WHAT YOU HAVE TO DO:
All lines of the entries with "Integration" in them must be listed.

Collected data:
····················

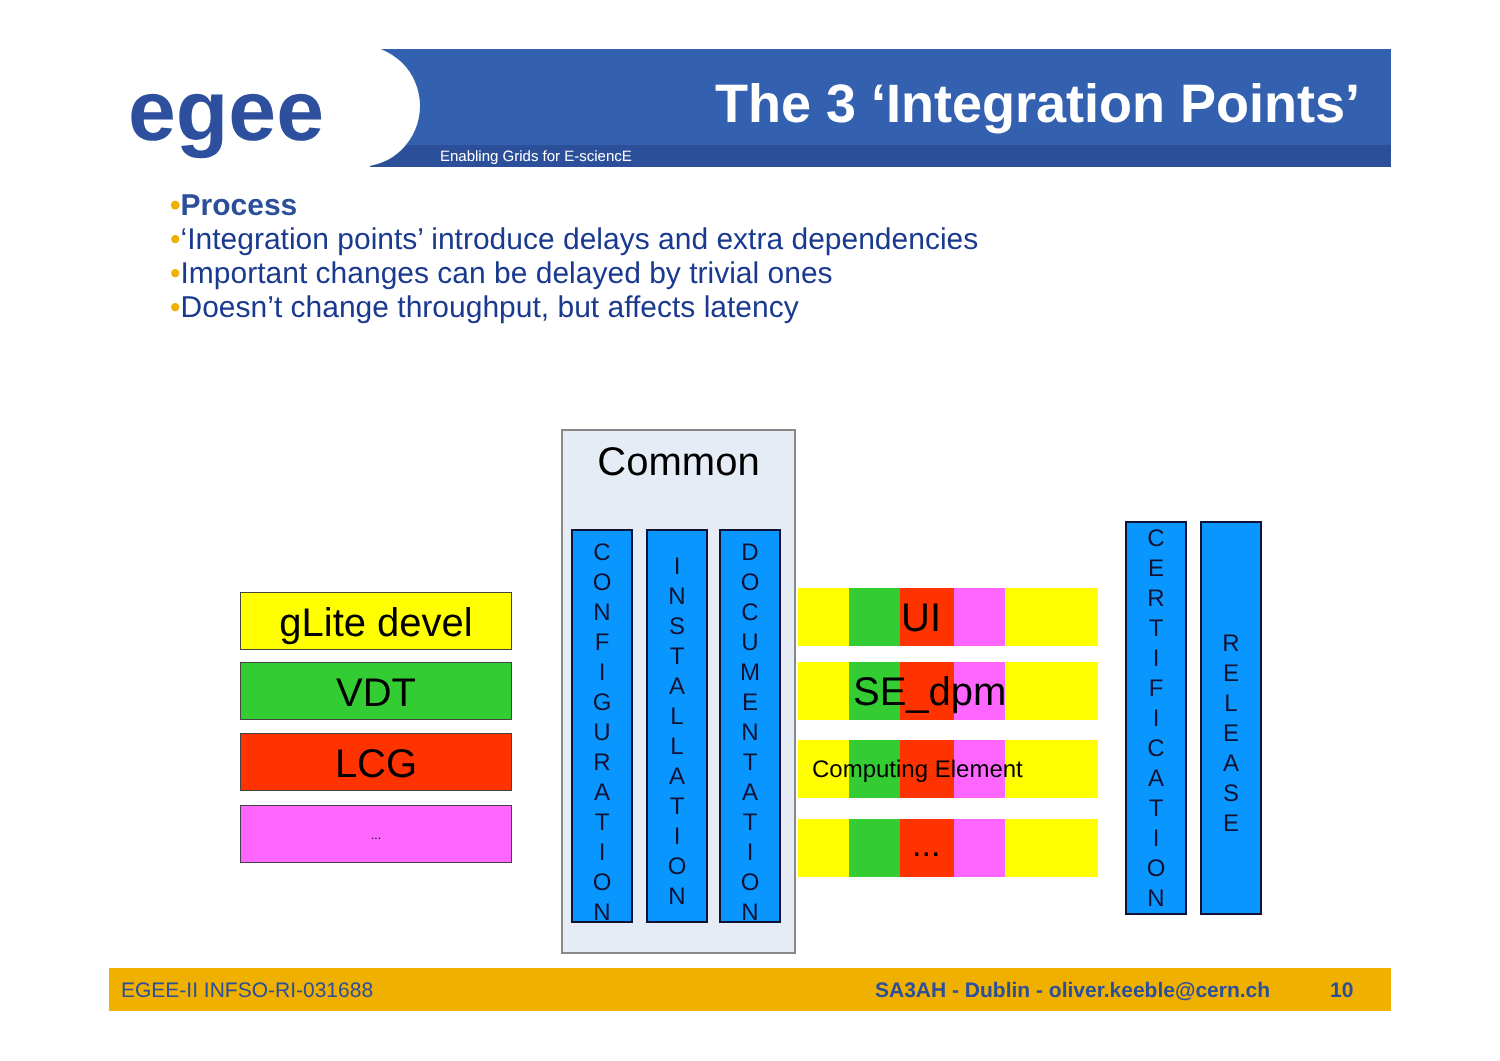egee
The 3 ‘Integration Points’
Enabling Grids for E-sciencE
•Process
•‘Integration points’ introduce delays and extra dependencies
•Important changes can be delayed by trivial ones
•Doesn’t change throughput, but affects latency
gLite devel
VDT
LCG
...
Common
C
O
N
F
I
G
U
R
A
T
I
O
N
I
N
S
T
A
L
L
A
T
I
O
N
D
O
C
U
M
E
N
T
A
T
I
O
N
UI
SE_dpm
Computing Element
...
C
E
R
T
I
F
I
C
A
T
I
O
N
R
E
L
E
A
S
E
EGEE-II INFSO-RI-031688 SA3AH - Dublin - oliver.keeble@cern.ch 10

····················

ANSWER BELOW:
The 3 ‘Integration Points’
•‘Integration points’ introduce delays and extra dependencies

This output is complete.